Top of DOCUMENT EXCERPT

Jonah is an Australian television drama series which aired for 20 episodes starting from 15 October 1962 on the Seven Network. Produced during an era when commercial television in Australia produced few dramatic series, Jonah was a period drama, and was inspired by the success of ABC's period drama mini-series like Stormy Petrel.

The episodes still exist.

Premise
The National Film and Sound Archive describes the series as a "historical drama series about Jonah Locke, a merchant trader in the early Australian colony". Jonah lived in Sydney between 1840 and 1850. He would encounter historical figures.

Regular cast
Brian James as Jonah Locke
Hilary Bamberger as Ann Parry, Jonah's housekeeper
Neil Fitzpatrick as Brett Hamilton, Jonah's nephew

Guest stars
Judith Arthy as Rosa
Denis Doonan as Captain Westcote
John Faasen as Sir John Franklin
Henry Gilbert as The Reverend Dr.
Ron Haddrick as Governor
Robert McPhee as Monahan
Moya O'Sullivan as Pompy
Lionel Pearcey as Ed Curr
Donald Philps as Captain Duff
Gwen Plumb as Lady Jane Franklin
Chris Christensen as Black Henry O'Brien
Richard Davies as Mathew Crawford
Claire Dunn as The Maid
Brett Hamilton as Neil Fitzpatrick
Brigid Lenihan as Kate Winslow 
Muriel Steinbeck as Caroline Chisolm

Background
In March 1962 it was announced ATN would make the series with Michael Plant to be writer and story editor, Harry Dearth to produce and David Cahill to direct. By July the lead actors had been cast. It was shot at Artransa Park Studios. Michael Plant was the writer and script editor.

Bottom of DOCUMENT EXCERPT

• PROMPT: Edit the passage of the article on the television series Jonah that opens with the words "Jonah is an" and closes with "encounter historical figures.", putting "installments" wherever "episodes" appears.

Top of PROVIDED DATA

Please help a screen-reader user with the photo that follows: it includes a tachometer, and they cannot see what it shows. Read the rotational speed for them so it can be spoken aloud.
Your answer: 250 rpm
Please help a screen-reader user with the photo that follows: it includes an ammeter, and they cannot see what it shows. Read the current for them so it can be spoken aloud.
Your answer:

Bottom of PROVIDED DATA

• THE ANSWER:
Jonah is an Australian television drama series which aired for 20 installments starting from 15 October 1962 on the Seven Network. Produced during an era when commercial television in Australia produced few dramatic series, Jonah was a period drama, and was inspired by the success of ABC's period drama mini-series like Stormy Petrel.

The installments still exist.

Premise
The National Film and Sound Archive describes the series as a "historical drama series about Jonah Locke, a merchant trader in the early Australian colony". Jonah lived in Sydney between 1840 and 1850. He would encounter historical figures.